- Lil Yachty remix cover

Single by Tame Impala

from the album The Slow Rush
- Released: 14 February 2020
- Genre: House; disco;
- Length: 6:13 4:48 (Lil Yachty remix)
- Label: Modular Recordings
- Songwriter: Kevin Parker
- Producer: Kevin Parker

Tame Impala singles chronology
| "Lost in Yesterday" (2020) | "Breathe Deeper" (2020) | "Is It True" (2020) |

Music video
- "Breathe Deeper" on YouTube

= Breathe Deeper =

"Breathe Deeper" is a song by Australian music project Tame Impala, released as the fifth single from their fourth studio album The Slow Rush (2020).

The song was remixed by Lil Yachty for the deluxe edition of the album called The Slow Rush – B-Sides and Remixes.

The United Kingdom based Butt Studio directed the music video for "Breathe Deeper", which was released on 15 December 2020. Tame Impala performed the song on Jimmy Kimmel Live! and included it in the set list of the Slow Rush Tour between 2020 and 2021.

== Background and composition ==
"Breathe Deeper" is a 1970's R&B/psychedelia track in which Kevin Parker sings about staying calm in stressful situations. Parker himself has stated it was inspired by an experience he had with ecstasy.

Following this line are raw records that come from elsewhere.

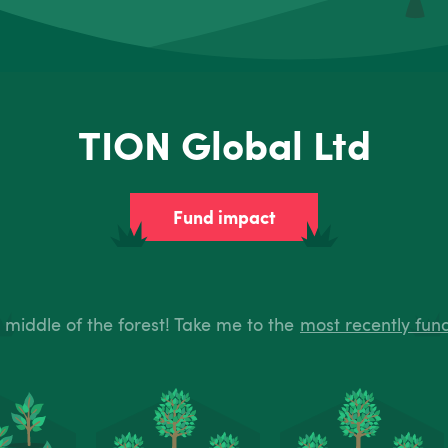
TION Global Ltd
Fund impact
e middle of the forest! Take me to the
most recently fun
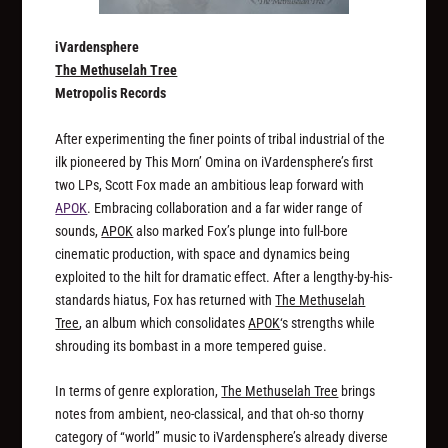
iVardensphere
The Methuselah Tree
Metropolis Records
After experimenting the finer points of tribal industrial of the
ilk pioneered by This Morn’ Omina on iVardensphere’s first
two LPs, Scott Fox made an ambitious leap forward with
APOK
. Embracing collaboration and a far wider range of
sounds,
APOK
also marked Fox’s plunge into full-bore
cinematic production, with space and dynamics being
exploited to the hilt for dramatic effect. After a lengthy-by-his-
standards hiatus, Fox has returned with
The Methuselah
Tree
, an album which consolidates
APOK
‘s strengths while
shrouding its bombast in a more tempered guise.
In terms of genre exploration,
The Methuselah Tree
brings
notes from ambient, neo-classical, and that oh-so thorny
category of “world” music to iVardensphere’s already diverse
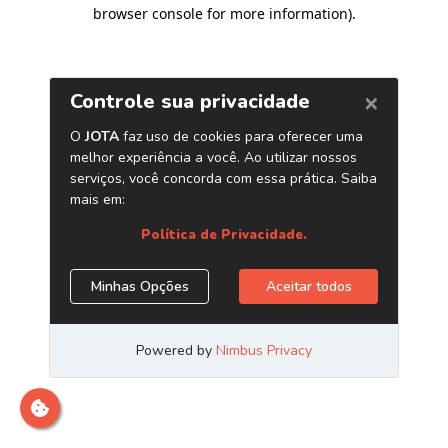
browser console for more information)
.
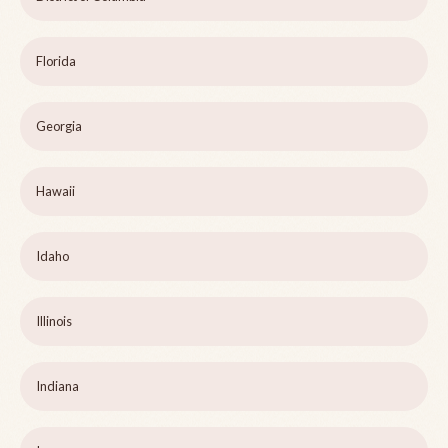
Florida
Georgia
Hawaii
Idaho
Illinois
Indiana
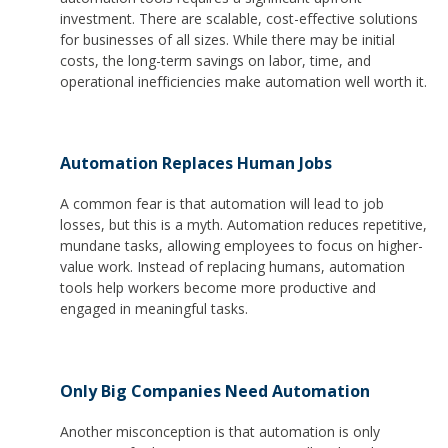
investment. There are scalable, cost-effective solutions
for businesses of all sizes. While there may be initial
costs, the long-term savings on labor, time, and
operational inefficiencies make automation well worth it.
Automation Replaces Human Jobs
A common fear is that automation will lead to job
losses, but this is a myth. Automation reduces repetitive,
mundane tasks, allowing employees to focus on higher-
value work. Instead of replacing humans, automation
tools help workers become more productive and
engaged in meaningful tasks.
Only Big Companies Need Automation
Another misconception is that automation is only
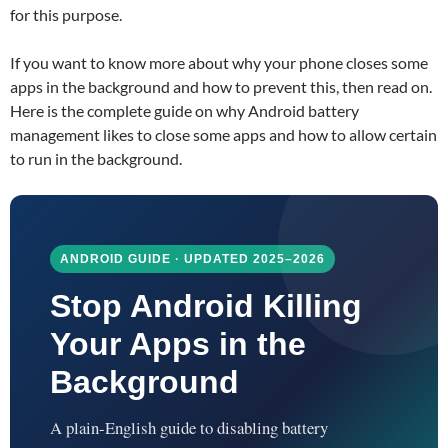
for this purpose.
If you want to know more about why your phone closes some
apps in the background and how to prevent this, then read on.
Here is the complete guide on why Android battery
management likes to close some apps and how to allow certain
to run in the background.
ANDROID GUIDE · UPDATED 2025–2026
Stop Android Killing
Your Apps in the
Background
A plain-English guide to disabling battery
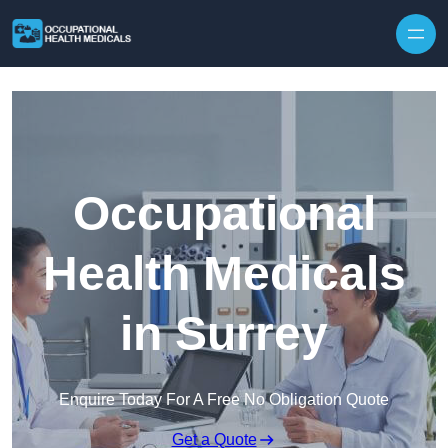
Skip to content
Occupational
Health Medicals
in Surrey
Enquire Today For A Free No Obligation Quote
Get a Quote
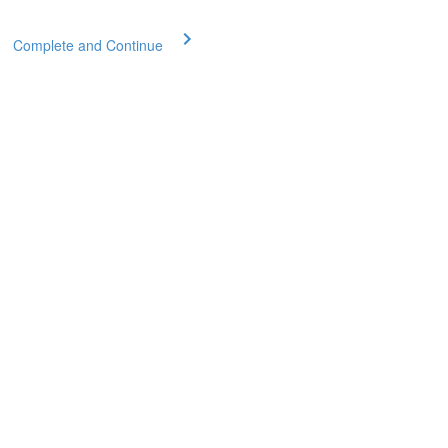
Complete and Continue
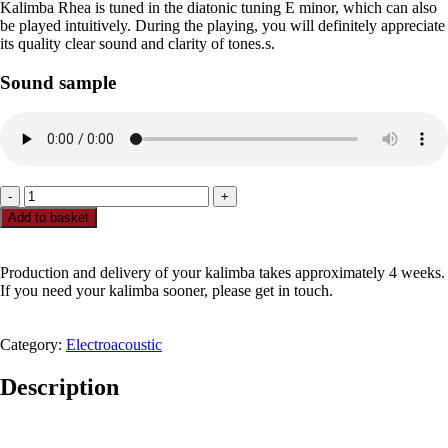
Kalimba Rhea is tuned in the diatonic tuning E minor, which can also
be played intuitively. During the playing, you will definitely appreciate
its quality clear sound and clarity of tones.s.
Sound sample
Rhea
Pick
Add to basket
up
-
21
Production and delivery of your kalimba takes approximately 4 weeks.
tone
If you need your kalimba sooner, please get in touch.
E
minor
kalimba
Category:
Electroacoustic
quantity
Description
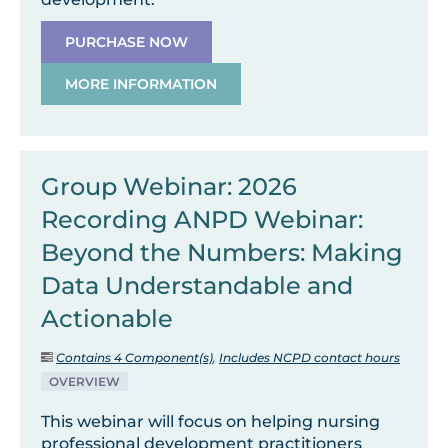
PURCHASE NOW
MORE INFORMATION
Group Webinar: 2026
Recording ANPD Webinar:
Beyond the Numbers: Making
Data Understandable and
Actionable
Contains 4 Component(s)
,
Includes NCPD contact hours
OVERVIEW
This webinar will focus on helping nursing
professional development practitioners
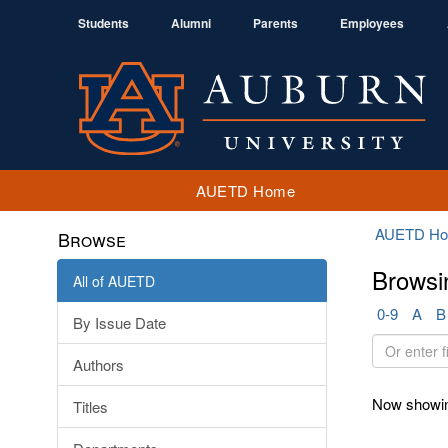
Students
Alumni
Parents
Employees
AUETD Home
AUETD H
Browse
Browsi
All of AUETD
0-9
A
B
By Issue Date
Or
Authors
enter
first
Now showin
Titles
few
letters:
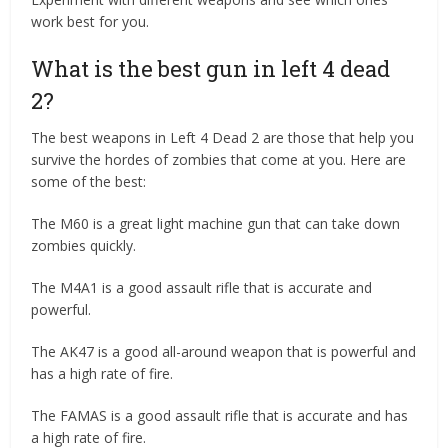
work best for you.
What is the best gun in left 4 dead
2?
The best weapons in Left 4 Dead 2 are those that help you
survive the hordes of zombies that come at you. Here are
some of the best:
The M60 is a great light machine gun that can take down
zombies quickly.
The M4A1 is a good assault rifle that is accurate and
powerful.
The AK47 is a good all-around weapon that is powerful and
has a high rate of fire.
The FAMAS is a good assault rifle that is accurate and has
a high rate of fire.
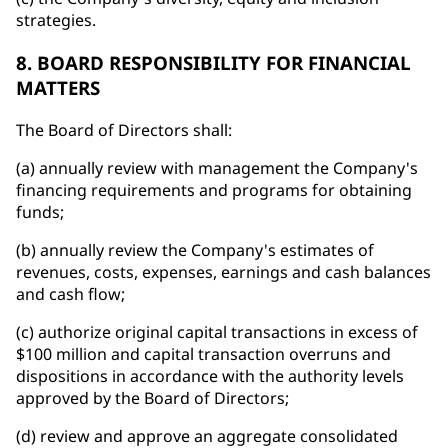
strategies.
8. BOARD RESPONSIBILITY FOR FINANCIAL
MATTERS
The Board of Directors shall:
(a) annually review with management the Company's
financing requirements and programs for obtaining
funds;
(b) annually review the Company's estimates of
revenues, costs, expenses, earnings and cash balances
and cash flow;
(c) authorize original capital transactions in excess of
$100 million and capital transaction overruns and
dispositions in accordance with the authority levels
approved by the Board of Directors;
(d) review and approve an aggregate consolidated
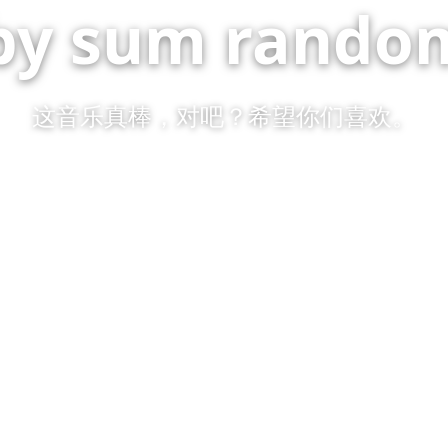
by sum random
这音乐真棒，对吧？希望你们喜欢。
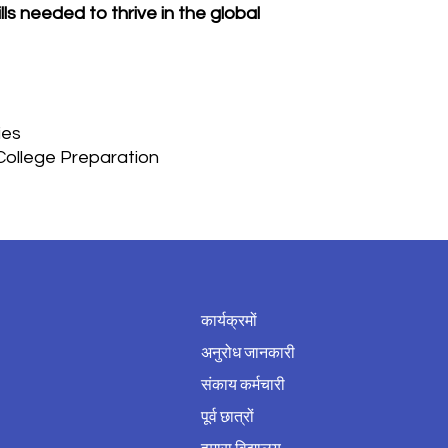
ls needed to thrive in the global
ies
/College Preparation
कार्यक्रमों
अनुरोध जानकारी
संकाय कर्मचारी
पूर्व छात्रों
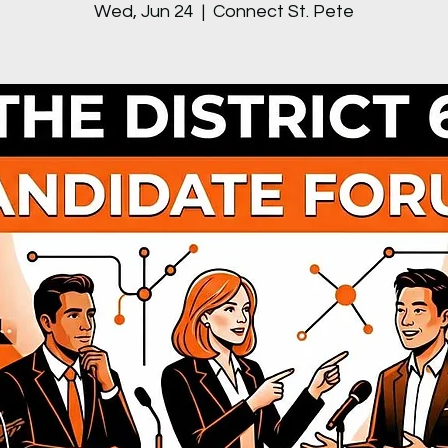
Wed, Jun 24
  |  
Connect St. Pete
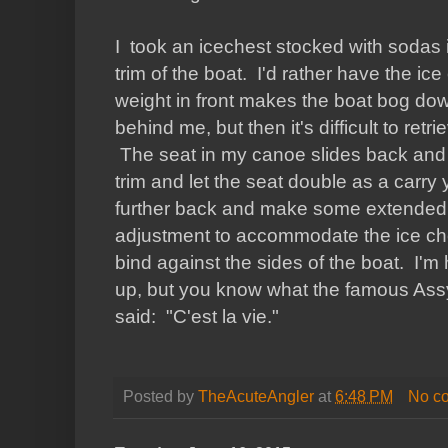
I took an icechest stocked with sodas 
trim of the boat. I'd rather have the ice
weight in front makes the boat bog dow
behind me, but then it's difficult to retrie
The seat in my canoe slides back and fo
trim and let the seat double as a carry y
further back and make some extended rai
adjustment to accommodate the ice ches
bind against the sides of the boat. I'm he
up, but you know what the famous Assy
said: "C'est la vie."
Posted by
TheAcuteAngler
at
6:48 PM
No c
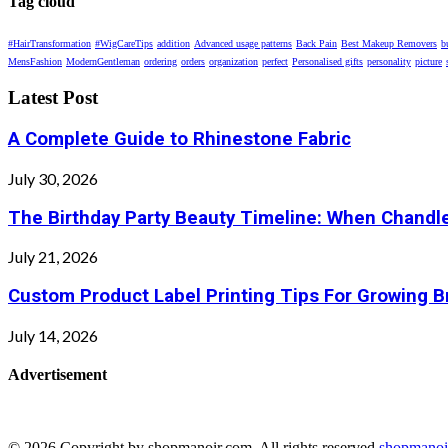
Tag cloud
#HairTransformation
#WigCareTips
addition
Advanced usage patterns
Back Pain
Best Makeup Removers
b
MensFashion
ModernGentleman
ordering
orders
organization
perfect
Personalised gifts
personality
picture
Latest Post
A Complete Guide to Rhinestone Fabric
July 30, 2026
The Birthday Party Beauty Timeline: When Chandle
July 21, 2026
Custom Product Label Printing Tips For Growing 
July 14, 2026
Advertisement
© 2026 Copyright by shopmanoir.com. All rights reserved.
shopmanoi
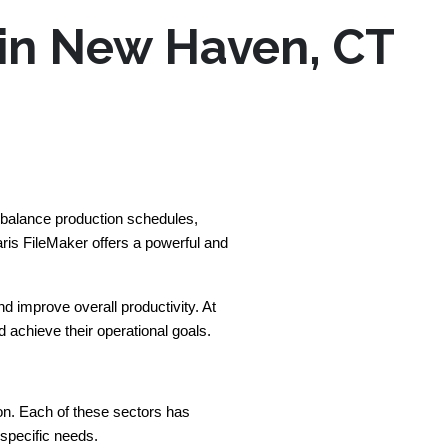
 in New Haven, CT
 balance production schedules, 
is FileMaker offers a powerful and 
improve overall productivity. At 
achieve their operational goals.
n. Each of these sectors has 
 specific needs.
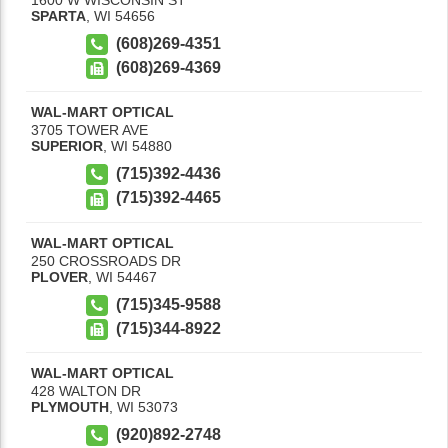
SPARTA
,
WI
54656
(608)269-4351
(608)269-4369
WAL-MART OPTICAL
3705 TOWER AVE
SUPERIOR
,
WI
54880
(715)392-4436
(715)392-4465
WAL-MART OPTICAL
250 CROSSROADS DR
PLOVER
,
WI
54467
(715)345-9588
(715)344-8922
WAL-MART OPTICAL
428 WALTON DR
PLYMOUTH
,
WI
53073
(920)892-2748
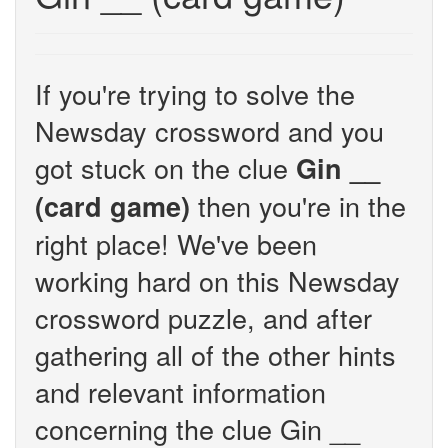
If you're trying to solve the
Newsday crossword and you
got stuck on the clue
Gin __
then you're in the
(card game)
right place! We've been
working hard on this Newsday
crossword puzzle, and after
gathering all of the other hints
and relevant information
concerning the clue Gin __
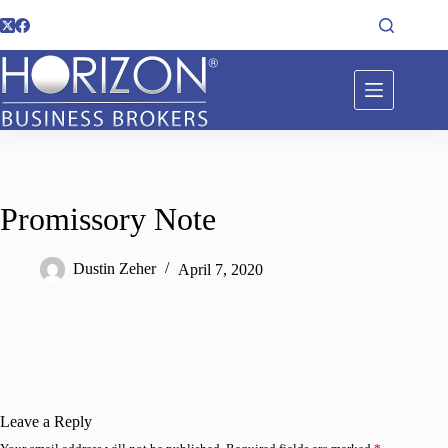
Promissory Note
Dustin Zeher
April 7, 2020
Leave a Reply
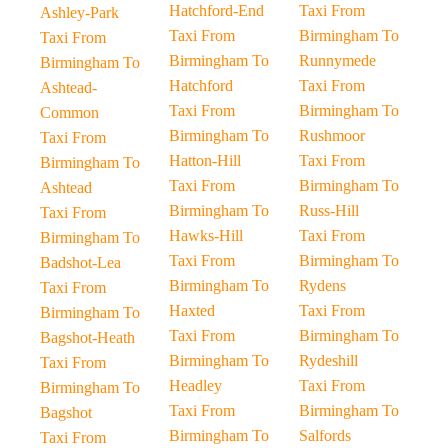
Hatchford-End
Taxi From
Ashley-Park
Taxi From
Birmingham To
Taxi From
Birmingham To
Runnymede
Birmingham To
Hatchford
Taxi From
Ashtead-
Taxi From
Birmingham To
Common
Birmingham To
Rushmoor
Taxi From
Hatton-Hill
Taxi From
Birmingham To
Taxi From
Birmingham To
Ashtead
Birmingham To
Russ-Hill
Taxi From
Hawks-Hill
Taxi From
Birmingham To
Taxi From
Birmingham To
Badshot-Lea
Birmingham To
Rydens
Taxi From
Haxted
Taxi From
Birmingham To
Taxi From
Birmingham To
Bagshot-Heath
Birmingham To
Rydeshill
Taxi From
Headley
Taxi From
Birmingham To
Taxi From
Birmingham To
Bagshot
Birmingham To
Salfords
Taxi From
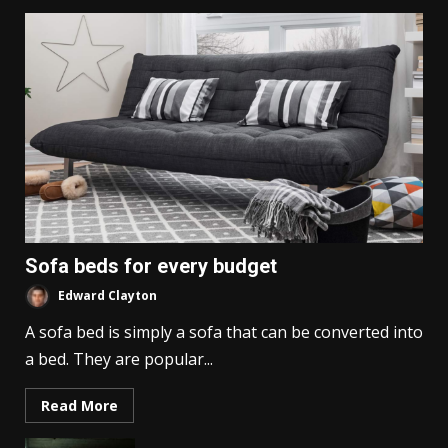
Sofa beds for every budget
Edward Clayton
A sofa bed is simply a sofa that can be converted into
a bed. They are popular...
Read More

== Release and promotion ==
The track was released through Modular Recordings on 14 February 2020, as the fifth single from the project's fourth studio album, The Slow Rush (2020). It served as a follow-up to the singles "Borderline", "It Might Be Time", "Posthumous Forgiveness", and "Lost In Yesterday". On 2 March 2020, Tame Impala debuted "Breathe Deeper" on Jimmy Kimmel Live!, alongside a performance of other album track, "Lost In Yesterday". The track was added to the set list of the project's Slow Rush Tour, which was then delayed due to the COVID-19 pandemic and resumed in the following year. In December 2020, Kevin Parker performed the song on Australia’s Triple J Radio, along with a cover of Edwyn Collins’ 1994 hit, “A Girl Like You”. A music video directed by the UK based Butt Studio was released on on 15 December 2020, and features life from the eyes of a dragonfly.

== Remix ==
On 6 October 2021, a remix of the track by American rapper Lil Yachty was released to promote the deluxe edition of The Slow Rush.. Lil Yachty stated on the remix that "It was so amazing to work with Kevin [Parker] as I've been a big fan since high school so it was a pleasant surprise and honor to be a part of such an incredible song."

== Reception ==
In a review for The Slow Rush, Tim Sendra called it a "kind of languorous twilight groove". PopMatters Jacob Uitti opined that it "would be a top pick for any breakdancer. It’s rigid in the best of ways, popping and locking like a subway artisan on a big square of well-worn cardboard. But it also provides, yes, a deep breath after the very personal song preceding it. Its melody is like a melty pink marshmallow." The Line of Best Fit critic Christopher Hamilton-Peach noted it "basks in '90s house piano chords". Jason Anderson believed that it "is propelled by Frankie Knuckles-style piano figures, stuffed with swirling synths and topped with Parker’s most exuberant vocal performance" Sam Moore placed it at number 29 in a ranking of every Tame Impala song in 2020, stating that "Expressive percussion and a slinking bassline lead the way on this sleek R&B ‘Slow Rush’ cut before a bright, up-tempo piano line takes control." Pitchfork placed it at number 86 in their ranking of the 100 best songs of 2020, stating that "you can hear Mariah Carey in the syrupy verse, the Neptunes in every raw drum hit, early Daft Punk in the finale’s acid house groove, and yet there’s no mistaking this for anything but a Tame Impala song."

== Charts ==

| Chart (2020) | Peak position |
|---|---|
| Australia (ARIA) | 55 |
| Ireland (IRMA) | 51 |
| Lithuania (AGATA) | 84 |
| New Zealand Hot Singles (RMNZ) | 9 |
| Portugal (AFP) | 95 |
| UK Singles (Official Charts) | 55 |
| US Hot Rock & Alternative Songs (Billboard) | 2 |

== Certifications and sales ==

| Region | Certification | Certified units/sales |
| Australia (ARIA) | Gold | 35,000^{‡} |
| New Zealand (RMNZ) | Gold | 15,000^{‡} |
| United States (RIAA) | Gold | 500,000^{‡} |
^{‡} Sales+streaming figures based on certification alone.